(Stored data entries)
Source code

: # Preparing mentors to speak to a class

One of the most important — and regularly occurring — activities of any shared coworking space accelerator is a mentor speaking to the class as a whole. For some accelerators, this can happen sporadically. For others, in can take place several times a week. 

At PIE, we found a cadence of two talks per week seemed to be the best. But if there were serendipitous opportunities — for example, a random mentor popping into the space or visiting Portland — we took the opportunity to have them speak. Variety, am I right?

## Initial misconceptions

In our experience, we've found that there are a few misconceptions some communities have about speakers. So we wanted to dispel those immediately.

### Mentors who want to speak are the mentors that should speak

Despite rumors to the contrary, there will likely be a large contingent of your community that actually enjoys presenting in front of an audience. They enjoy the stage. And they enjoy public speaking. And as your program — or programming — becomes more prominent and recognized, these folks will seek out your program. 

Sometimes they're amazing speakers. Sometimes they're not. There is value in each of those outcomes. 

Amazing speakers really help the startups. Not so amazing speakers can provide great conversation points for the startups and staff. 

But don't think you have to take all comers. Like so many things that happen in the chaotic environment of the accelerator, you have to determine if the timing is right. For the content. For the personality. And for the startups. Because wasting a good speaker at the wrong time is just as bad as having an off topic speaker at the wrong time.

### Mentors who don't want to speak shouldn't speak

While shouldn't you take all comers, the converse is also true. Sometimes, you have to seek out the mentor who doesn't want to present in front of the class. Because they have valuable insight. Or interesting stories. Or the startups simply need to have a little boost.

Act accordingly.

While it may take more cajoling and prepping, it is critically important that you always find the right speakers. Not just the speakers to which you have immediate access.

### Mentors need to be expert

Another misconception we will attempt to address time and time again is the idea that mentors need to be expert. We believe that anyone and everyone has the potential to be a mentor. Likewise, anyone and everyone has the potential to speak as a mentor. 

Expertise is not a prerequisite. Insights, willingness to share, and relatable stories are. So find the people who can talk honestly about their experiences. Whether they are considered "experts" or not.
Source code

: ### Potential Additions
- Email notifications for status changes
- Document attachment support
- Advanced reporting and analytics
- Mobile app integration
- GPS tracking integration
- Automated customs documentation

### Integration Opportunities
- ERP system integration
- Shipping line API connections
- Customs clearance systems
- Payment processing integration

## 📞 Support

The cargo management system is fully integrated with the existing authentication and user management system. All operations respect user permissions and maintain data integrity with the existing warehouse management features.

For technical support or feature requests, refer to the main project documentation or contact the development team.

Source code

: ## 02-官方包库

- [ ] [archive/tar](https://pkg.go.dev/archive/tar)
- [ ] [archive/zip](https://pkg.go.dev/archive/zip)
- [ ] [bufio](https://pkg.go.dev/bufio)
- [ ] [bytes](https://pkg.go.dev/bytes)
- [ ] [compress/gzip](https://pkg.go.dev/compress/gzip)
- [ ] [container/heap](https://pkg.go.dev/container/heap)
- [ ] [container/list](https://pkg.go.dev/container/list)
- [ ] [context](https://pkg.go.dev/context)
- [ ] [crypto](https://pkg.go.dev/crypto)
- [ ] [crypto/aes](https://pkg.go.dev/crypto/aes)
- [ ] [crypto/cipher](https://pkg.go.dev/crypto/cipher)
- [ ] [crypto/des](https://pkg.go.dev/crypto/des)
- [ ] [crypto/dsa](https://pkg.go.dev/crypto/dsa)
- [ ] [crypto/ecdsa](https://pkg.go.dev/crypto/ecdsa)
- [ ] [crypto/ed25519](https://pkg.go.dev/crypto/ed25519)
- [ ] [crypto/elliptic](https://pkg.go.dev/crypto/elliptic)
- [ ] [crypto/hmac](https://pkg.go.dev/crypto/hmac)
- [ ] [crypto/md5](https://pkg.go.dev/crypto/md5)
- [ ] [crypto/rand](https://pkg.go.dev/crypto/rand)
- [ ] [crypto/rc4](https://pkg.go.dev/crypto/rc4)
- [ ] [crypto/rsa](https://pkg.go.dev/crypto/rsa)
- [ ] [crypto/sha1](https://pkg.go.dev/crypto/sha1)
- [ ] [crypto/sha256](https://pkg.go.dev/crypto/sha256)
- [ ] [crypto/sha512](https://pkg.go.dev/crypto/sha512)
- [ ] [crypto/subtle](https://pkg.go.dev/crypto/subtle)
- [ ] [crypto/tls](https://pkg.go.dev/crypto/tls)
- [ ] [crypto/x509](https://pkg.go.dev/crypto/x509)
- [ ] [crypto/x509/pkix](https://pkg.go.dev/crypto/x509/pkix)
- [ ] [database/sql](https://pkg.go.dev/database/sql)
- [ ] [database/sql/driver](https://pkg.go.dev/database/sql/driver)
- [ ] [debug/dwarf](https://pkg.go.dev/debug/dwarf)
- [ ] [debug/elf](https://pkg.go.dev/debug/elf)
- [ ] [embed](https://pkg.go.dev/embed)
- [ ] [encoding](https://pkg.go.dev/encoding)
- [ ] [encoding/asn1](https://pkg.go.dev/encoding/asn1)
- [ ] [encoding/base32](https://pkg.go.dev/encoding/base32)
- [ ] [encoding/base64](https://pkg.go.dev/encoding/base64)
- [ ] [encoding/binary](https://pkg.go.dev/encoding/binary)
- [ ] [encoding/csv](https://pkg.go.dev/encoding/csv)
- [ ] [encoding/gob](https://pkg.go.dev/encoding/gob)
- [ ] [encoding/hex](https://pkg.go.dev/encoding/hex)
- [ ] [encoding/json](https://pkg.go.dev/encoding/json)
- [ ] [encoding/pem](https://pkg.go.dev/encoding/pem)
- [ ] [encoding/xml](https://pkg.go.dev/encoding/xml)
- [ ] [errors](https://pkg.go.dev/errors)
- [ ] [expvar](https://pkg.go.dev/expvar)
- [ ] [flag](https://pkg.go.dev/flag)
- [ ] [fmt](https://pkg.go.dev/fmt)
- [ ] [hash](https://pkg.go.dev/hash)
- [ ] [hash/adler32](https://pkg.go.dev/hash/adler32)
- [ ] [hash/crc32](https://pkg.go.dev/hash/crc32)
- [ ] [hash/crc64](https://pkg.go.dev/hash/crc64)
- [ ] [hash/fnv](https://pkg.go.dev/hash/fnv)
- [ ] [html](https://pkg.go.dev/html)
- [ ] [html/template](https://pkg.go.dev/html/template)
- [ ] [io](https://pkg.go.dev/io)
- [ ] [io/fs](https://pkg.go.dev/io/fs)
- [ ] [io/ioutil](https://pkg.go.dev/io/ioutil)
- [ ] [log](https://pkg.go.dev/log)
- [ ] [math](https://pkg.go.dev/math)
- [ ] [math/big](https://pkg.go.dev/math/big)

INSTRUCTION » How many lines in the data above contain the string "encoding"? Reply with the number alone.

SOLUTION FOR THIS PROBLEM » 11